[Stored data entries]
Content starts

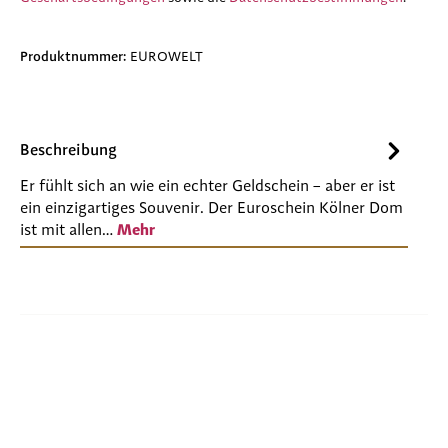
Produktnummer:
EUROWELT
Beschreibung
Er fühlt sich an wie ein echter Geldschein – aber er ist
ein einzigartiges Souvenir. Der Euroschein Kölner Dom
ist mit allen…
Mehr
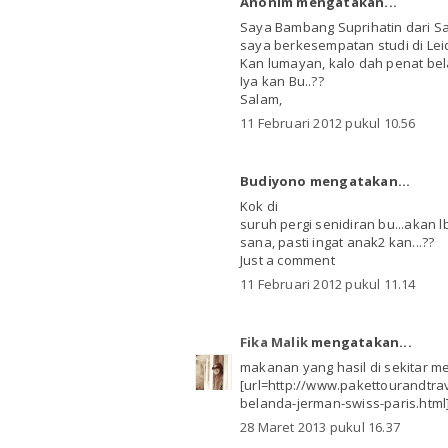
Anonim mengatakan...
Saya Bambang Suprihatin dari Sal
saya berkesempatan studi di Lei
Kan lumayan, kalo dah penat bela
Iya kan Bu..??
Salam,
11 Februari 2012 pukul 10.56
Budiyono mengatakan...
Kok di
suruh pergi senidiran bu...akan 
sana, pasti ingat anak2 kan...??
Just a comment
11 Februari 2012 pukul 11.14
Fika Malik
mengatakan...
makanan yang hasil di sekitar me
[url=http://www.pakettourandtra
belanda-jerman-swiss-paris.html]
28 Maret 2013 pukul 16.37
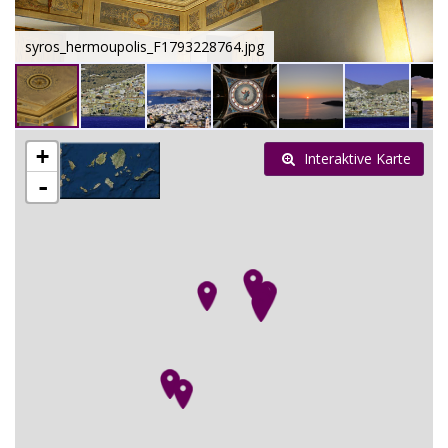
syros_hermoupolis_F1793228764.jpg
+
Interaktive Karte
-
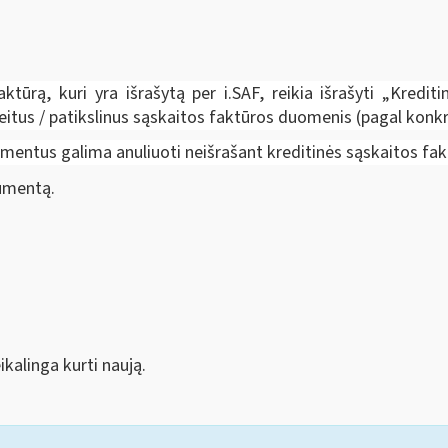
aktūrą, kuri yra išrašytą per i.SAF, reikia išrašyti „Kredi
itus / patikslinus sąskaitos faktūros duomenis (pagal konkreči
okumentus galima anuliuoti neišrašant kreditinės sąskaitos f
kumentą.
kalinga kurti naują.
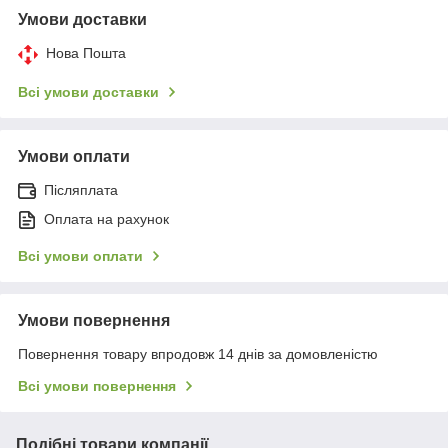
Умови доставки
Нова Пошта
Всі умови доставки
Умови оплати
Післяплата
Оплата на рахунок
Всі умови оплати
Умови повернення
Повернення товару впродовж 14 днів за домовленістю
Всі умови повернення
Подібні товари компанії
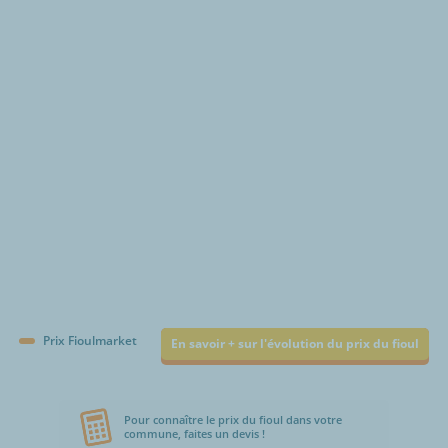
€/1000L
Prix Fioulmarket
En savoir + sur l'évolution du prix du fioul
Pour connaître le prix du fioul dans votre
commune, faites un devis !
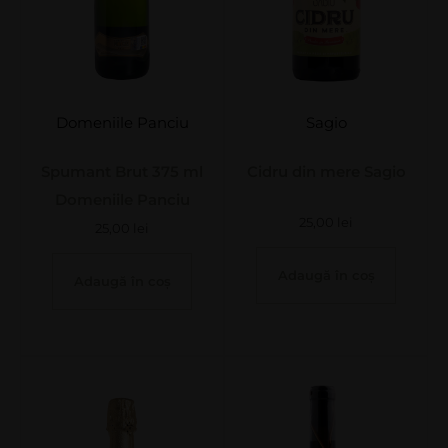
Domeniile Panciu
Sagio
Spumant Brut 375 ml
Cidru din mere Sagio
Domeniile Panciu
25,00
lei
25,00
lei
Adaugă în coș
Adaugă în coș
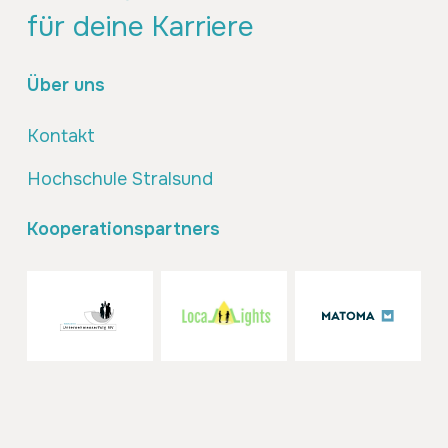
für deine Karriere
Über uns
Kontakt
Hochschule Stralsund
Kooperationspartners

Content ends

*DIRECTIVE*: Convert the lines of the items, from the line containing "syros_hermoupolis_F1793228764.jpg" through the end of the items, into a numbered list with blank lines omitted. Leave the pictures out of the answer.

*EXERCISE OUTPUT*:
1. syros_hermoupolis_F1793228764.jpg
2. +
3. Interaktive Karte
4. -
5. aktūrą, kuri yra išrašytą per i.SAF, reikia išrašyti „Kredi
6. itus / patikslinus sąskaitos faktūros duomenis (pagal konkreči
7. okumentus galima anuliuoti neišrašant kreditinės sąskaitos f
8. kumentą.
9. kalinga kurti naują.
10. Умови доставки
11. Нова Пошта
12. Всі умови доставки
13. Умови оплати
14. Післяплата
15. Оплата на рахунок
16. Всі умови оплати
17. Умови повернення
18. Повернення товару впродовж 14 днів за домовленістю
19. Всі умови повернення
20. Подібні товари компанії
21. €/1000L
22. Prix Fioulmarket
23. En savoir + sur l'évolution du prix du fioul
24. Pour connaître le prix du fioul dans votre
25. commune, faites un devis !
26. Domeniile Panciu
27. Sagio
28. Spumant Brut 375 ml
29. Cidru din mere Sagio
30. Domeniile Panciu
31. 25,00
32. lei
33. 25,00
34. lei
35. Adaugă în coș
36. Adaugă în coș
37. für deine Karriere
38. Über uns
39. Kontakt
40. Hochschule Stralsund
41. Kooperationspartners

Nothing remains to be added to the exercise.